NEW YORK (AP) -After playing nearly five games in four days, Jonny Flynn and 18th-ranked Syracuse came up 20 minutes short when it mattered the most.
Fifth-ranked Louisville took advantage of the Orange’s weary legs in the second half of the Big East tournament championship game Saturday night, the tired and bedraggled lot unable to keep up with the fresher Cardinals in a 76-66 loss that ended one remarkable run.
Flynn, whose inspired play put most of the fans inside Madison Square Garden firmly behind him over the course of the week, left the game with just over a minute to go, sitting down on the bench near coach Jim Boeheim with his head resting on his clasped hands.
Teammate Eric Devendorf sat a few seats over, leaning back in his chair, the weight of the Orange’s epic six-overtime thriller against No. 3 Connecticut two nights earlier and their overtime victory over West Virginia in the semifinals finally allowed to set in.
“I told our players, we won this thing the last two times we were in the finals, and I’m just as proud, or maybe even a little more proud, of what we did this week in New York,” Boeheim said. “Even though we didn’t win. Some people may not believe that, but I do.”
Flynn was the tournament’s most valuable player, only the fourth to play on the losing team and first since Georgetown’s Victor Page in 1996. Flynn played 67 of a possible 70 minutes against UConn and all 45 against the Mountaineers, before scoring 11 points in 34 minutes against Louisville.

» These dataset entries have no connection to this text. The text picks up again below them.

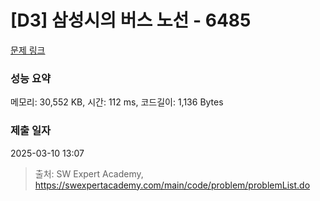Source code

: # [D3] 삼성시의 버스 노선 - 6485 

[문제 링크](https://swexpertacademy.com/main/code/problem/problemDetail.do?contestProbId=AWczm7QaACgDFAWn) 

### 성능 요약

메모리: 30,552 KB, 시간: 112 ms, 코드길이: 1,136 Bytes

### 제출 일자

2025-03-10 13:07



> 출처: SW Expert Academy, https://swexpertacademy.com/main/code/problem/problemList.do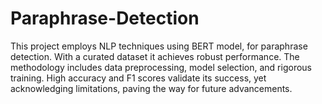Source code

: # Paraphrase-Detection
This project employs NLP techniques using BERT model, for paraphrase detection. With a curated dataset it achieves robust performance. The methodology includes data preprocessing, model selection, and rigorous training. High accuracy and F1 scores validate its success, yet acknowledging limitations, paving the way for future advancements.
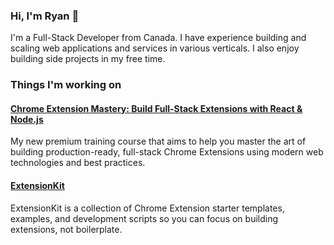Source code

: ### Hi, I'm Ryan 👋

I'm a Full-Stack Developer from Canada. I have experience building and scaling web applications and services in various verticals. I also enjoy building side projects in my free time.


### Things I'm working on

#### [Chrome Extension Mastery: Build Full-Stack Extensions with React & Node.js](https://fullstackextensions.com/?ref=github)

My new premium training course that aims to help you master the art of building production-ready, full-stack Chrome Extensions using modern web technologies and best practices. 

#### [ExtensionKit](https://extensionkit.io/?ref=github)

ExtensionKit is a collection of Chrome Extension starter templates, examples, and development scripts so you can focus on building extensions, not boilerplate.
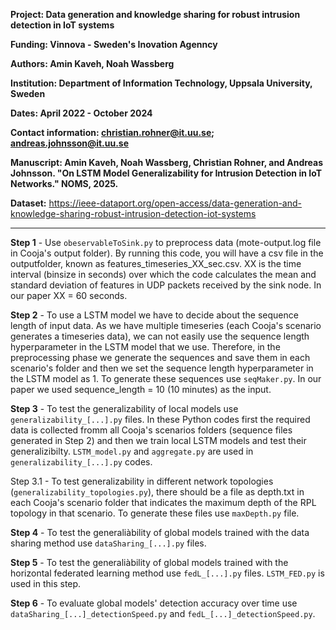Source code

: 
**Project: Data generation and knowledge sharing for robust intrusion detection in IoT systems**

**Funding: Vinnova - Sweden's Inovation Agenncy**

**Authors: Amin Kaveh, Noah Wassberg**

**Institution: Department of Information Technology, Uppsala University, Sweden**

**Dates: April 2022 - October 2024**

**Contact information: christian.rohner@it.uu.se; andreas.johnsson@it.uu.se**

**Manuscript: Amin Kaveh, Noah Wassberg, Christian Rohner, and Andreas Johnsson. "On LSTM Model Generalizability for Intrusion Detection in IoT Networks." NOMS, 2025.**

**Dataset:**  https://ieee-dataport.org/open-access/data-generation-and-knowledge-sharing-robust-intrusion-detection-iot-systems


---------------------------------------------------------------------------------------------------------------------------------

**Step 1** - Use `obeservableToSink.py` to preprocess data (mote-output.log file in Cooja's output folder). By running this code, you will have a csv file in the outputfolder, known as features_timeseries_XX_sec.csv. XX is the time interval (binsize in seconds) over which the code calculates the mean and standard deviation of features in UDP packets received by the sink node. In our paper XX = 60 seconds.

**Step 2** - To use a LSTM model we have to decide about the sequence length of input data. As we have multiple timeseries (each Cooja's scenario generates a timeseries data), we can not easily use the sequence length hyperparameter in the LSTM model that we use. Therefore, in the preprocessing phase we generate the sequences and save them in each scenario's folder and then we set the sequence length hyperparameter in the LSTM model as 1. To generate these sequences use `seqMaker.py`. In our paper we used sequence_length = 10 (10 minutes) as the input.

**Step 3** - To test the generalizability of local models use `generalizability_[...].py` files. In these Python codes first the required data is collected fromm all Cooja's scenarios folders (sequence files generated in Step 2) and then we train local LSTM models and test their generalizibilty. `LSTM_model.py` and `aggregate.py` are used in `generalizability_[...].py` codes.

Step 3.1 - To test generalizability in different network topologies (`generalizability_topologies.py`), there should be a file as depth.txt in each Cooja's scenario folder that indicates the maximum depth of the RPL topology in that scenario. To generate these files use `maxDepth.py` file.

**Step 4** - To test the generaliàbility of global models trained with the data sharing method use `dataSharing_[...].py` files.

**Step 5** - To test the generaliàbility of global models trained with the horizontal federated learning method use `fedL_[...].py` files. `LSTM_FED.py` is used in this step.

**Step 6** - To evaluate global models' detection accuracy over time use `dataSharing_[...]_detectionSpeed.py` and `fedL_[...]_detectionSpeed.py`.

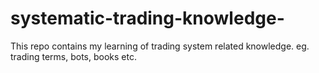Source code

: # systematic-trading-knowledge-
This repo contains my learning of trading system related knowledge. eg. trading terms, bots, books etc.
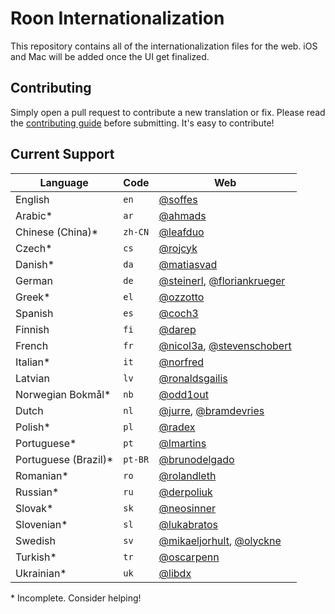 # Roon Internationalization

This repository contains all of the internationalization files for the web. iOS and Mac will be added once the UI get finalized.


## Contributing

Simply open a pull request to contribute a new translation or fix. Please read the [contributing guide](Contributing.markdown) before submitting. It's easy to contribute!


## Current Support

Language             | Code    | Web
---------------------|---------|----
English              | `en`    | [@soffes](https://github.com/soffes)
Arabic*              | `ar`    | [@ahmads](https://github.com/ahmads)
Chinese (China)*     | `zh-CN` | [@leafduo](https://github.com/leafduo)
Czech*               | `cs`    | [@rojcyk](https://github.com/rojcyk)
Danish*              | `da`    | [@matiasvad](https://github.com/matiasvad)
German               | `de`    | [@steinerl](https://github.com/steinerl), [@floriankrueger](https://github.com/floriankrueger)
Greek*               | `el`    | [@ozzotto](https://github.com/ozzotto)
Spanish              | `es`    | [@coch3](https://github.com/coch3)
Finnish              | `fi`    | [@darep](https://github.com/darep)
French               | `fr`    | [@nicol3a](https://github.com/nicol3a), [@stevenschobert](https://github.com/stevenschobert)
Italian*             | `it`    | [@norfred](https://github.com/norfred)
Latvian              | `lv`    | [@ronaldsgailis](https://github.com/ronaldsgailis)
Norwegian Bokmål*    | `nb`    | [@odd1out](https://github.com/odd1out)
Dutch                | `nl`    | [@jurre](https://github.com/jurre), [@bramdevries](https://github.com/bramdevries)
Polish*              | `pl`    | [@radex](https://github.com/radex)
Portuguese*          | `pt`    | [@lmartins](https://github.com/lmartins)
Portuguese (Brazil)* | `pt-BR` | [@brunodelgado](https://github.com/brunodelgado)
Romanian*            | `ro`    | [@rolandleth](https://github.com/rolandleth)
Russian*             | `ru`    | [@derpoliuk](https://github.com/derpoliuk)
Slovak*              | `sk`    | [@neosinner](https://github.com/neosinner)
Slovenian*           | `sl`    | [@lukabratos](https://github.com/lukabratos)
Swedish              | `sv`    | [@mikaeljorhult](https://github.com/mikaeljorhult), [@olyckne](https://github.com/olyckne)
Turkish*             | `tr`    | [@oscarpenn](https://github.com/oscarpenn)
Ukrainian*           | `uk`    | [@libdx](https://github.com/libdx)

\* Incomplete. Consider helping!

When he received the Dave Gavitt Trophy following the game, he shared a brief moment with retiring Big East commissioner Mike Tranghese while thousands of fans still in the stands – many of them wearing Louisville’s cardinal and black – roared their approval.
“I was so very proud of my team for battling the whole week. I think we really came together,” Flynn said. “We really put in a lot of work and made it farther than a lot of people thought we would.”

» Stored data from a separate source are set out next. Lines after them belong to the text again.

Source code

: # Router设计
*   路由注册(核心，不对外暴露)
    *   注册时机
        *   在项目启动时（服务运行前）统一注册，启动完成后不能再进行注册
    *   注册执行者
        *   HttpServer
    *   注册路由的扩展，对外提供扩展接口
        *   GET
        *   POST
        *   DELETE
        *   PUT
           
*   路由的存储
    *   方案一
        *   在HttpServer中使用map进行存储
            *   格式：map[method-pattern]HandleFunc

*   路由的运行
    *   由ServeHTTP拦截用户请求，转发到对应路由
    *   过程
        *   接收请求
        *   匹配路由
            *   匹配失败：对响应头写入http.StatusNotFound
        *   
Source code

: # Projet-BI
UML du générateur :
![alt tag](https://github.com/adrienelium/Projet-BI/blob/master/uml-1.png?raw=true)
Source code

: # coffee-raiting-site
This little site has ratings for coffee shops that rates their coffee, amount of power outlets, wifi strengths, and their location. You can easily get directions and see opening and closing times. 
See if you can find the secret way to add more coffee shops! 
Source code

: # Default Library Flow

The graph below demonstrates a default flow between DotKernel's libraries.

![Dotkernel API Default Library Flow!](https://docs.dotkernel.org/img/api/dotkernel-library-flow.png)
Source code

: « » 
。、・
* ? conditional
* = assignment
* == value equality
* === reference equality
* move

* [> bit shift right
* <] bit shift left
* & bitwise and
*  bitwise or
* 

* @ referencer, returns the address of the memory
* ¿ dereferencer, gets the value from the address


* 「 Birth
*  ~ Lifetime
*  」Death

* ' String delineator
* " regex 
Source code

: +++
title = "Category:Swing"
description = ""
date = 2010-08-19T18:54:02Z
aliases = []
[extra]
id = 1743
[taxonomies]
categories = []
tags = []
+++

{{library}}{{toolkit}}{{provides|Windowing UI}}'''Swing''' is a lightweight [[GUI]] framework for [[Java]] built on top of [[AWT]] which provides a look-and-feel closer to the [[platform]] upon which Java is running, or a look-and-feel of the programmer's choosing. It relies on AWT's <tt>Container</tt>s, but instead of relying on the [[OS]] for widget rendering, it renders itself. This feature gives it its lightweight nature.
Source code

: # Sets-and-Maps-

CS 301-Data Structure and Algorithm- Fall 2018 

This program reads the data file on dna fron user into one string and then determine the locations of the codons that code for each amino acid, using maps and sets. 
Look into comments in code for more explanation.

For a while it looked as if the Orange would end the tournament in the most fitting way possible, beating the Cardinals up and down the court in the first half and building a 38-30 lead.

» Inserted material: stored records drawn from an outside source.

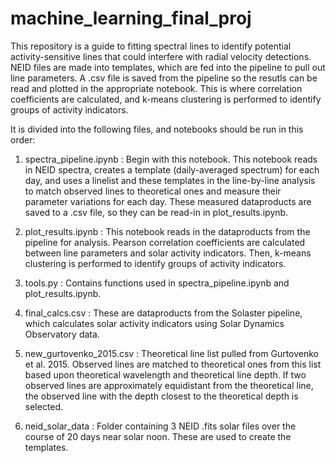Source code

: # machine_learning_final_proj

This repository is a guide to fitting spectral lines to identify potential activity-sensitive lines that could interfere with radial
velocity detections. NEID files are made into templates, which are fed into the pipeline to pull out line parameters. A .csv file is saved
from the pipeline so the resutls can be read and plotted in the appropriate notebook. This is where correlation coefficients are calculated,
and k-means clustering is performed to identify groups of activity indicators.

It is divided into the following files, and notebooks should be run in this order:

1. spectra_pipeline.ipynb : Begin with this notebook. This notebook reads in NEID spectra, creates a template (daily-averaged spectrum) for each day, and uses
a linelist and these templates in the line-by-line analysis to match observed lines to theoretical ones and measure their parameter variations
for each day. These measured dataproducts are saved to a .csv file, so they can be read-in in plot_results.ipynb.

2. plot_results.ipynb : This notebook reads in the dataproducts from the pipeline for analysis. Pearson correlation coefficients are
calculated between line parameters and solar activity indicators. Then, k-means clustering is performed to identify groups of activity
indicators.

3. tools.py : Contains functions used in spectra_pipeline.ipynb and plot_results.ipynb. 

4. final_calcs.csv : These are dataproducts from the Solaster pipeline, which calculates solar activity indicators using Solar Dynamics 
Observatory data.

5. new_gurtovenko_2015.csv : Theoretical line list pulled from Gurtovenko et al. 2015. Observed lines are matched to theoretical ones from 
this list based upon theoretical wavelength and theoretical line depth. If two observed lines are approximately equidistant from the
theoretical line, the observed line with the depth closest to the theoretical depth is selected.

6. neid_solar_data : Folder containing 3 NEID .fits solar files over the course of 20 days near solar noon. These are used to create
the templates.
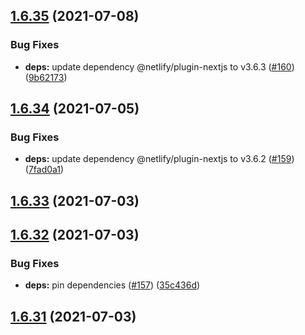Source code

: ## [1.6.35](https://github.com/dds/bosabosa.org/compare/v1.6.34...v1.6.35) (2021-07-08)


### Bug Fixes

* **deps:** update dependency @netlify/plugin-nextjs to v3.6.3 ([#160](https://github.com/dds/bosabosa.org/issues/160)) ([9b62173](https://github.com/dds/bosabosa.org/commit/9b62173a650fdba540f79932f7a3abed576e8afd))



## [1.6.34](https://github.com/dds/bosabosa.org/compare/v1.6.33...v1.6.34) (2021-07-05)


### Bug Fixes

* **deps:** update dependency @netlify/plugin-nextjs to v3.6.2 ([#159](https://github.com/dds/bosabosa.org/issues/159)) ([7fad0a1](https://github.com/dds/bosabosa.org/commit/7fad0a1765d195905e851c2d0841fe9bc8ba5250))



## [1.6.33](https://github.com/dds/bosabosa.org/compare/v1.6.32...v1.6.33) (2021-07-03)



## [1.6.32](https://github.com/dds/bosabosa.org/compare/v1.6.31...v1.6.32) (2021-07-03)


### Bug Fixes

* **deps:** pin dependencies ([#157](https://github.com/dds/bosabosa.org/issues/157)) ([35c436d](https://github.com/dds/bosabosa.org/commit/35c436d7b03b38e7560e8fa918de147f2e587f1a))



## [1.6.31](https://github.com/dds/bosabosa.org/compare/v1.6.30...v1.6.31) (2021-07-03)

room, pushing the tempo as much as possible.
Syracuse couldn’t keep up, even though Boeheim finally rested his star guard for a short period in the second half. The Cardinals’ harassing defense and brutally efficient offense was too much to handle after the marathon games the Orange had already endured.
“Five years from now, there’s going to be two things people remember about this Syracuse basketball season. Two and only two,” Boeheim said. “They’re going to remember the Syracuse-Connecticut game and they’re going to remember what we do in the (NCAA) tournament. That’s all that they’ll remember.”
It’s something that even Louisville coach Rick Pitino will remember.
“It’s not easy to do what they did, and they did it again tonight most of the game, and sooner or later your legs are going to give out,” he said. “But they were brilliant throughout the stretch and our guys just have a lot of respect for their basketball team.”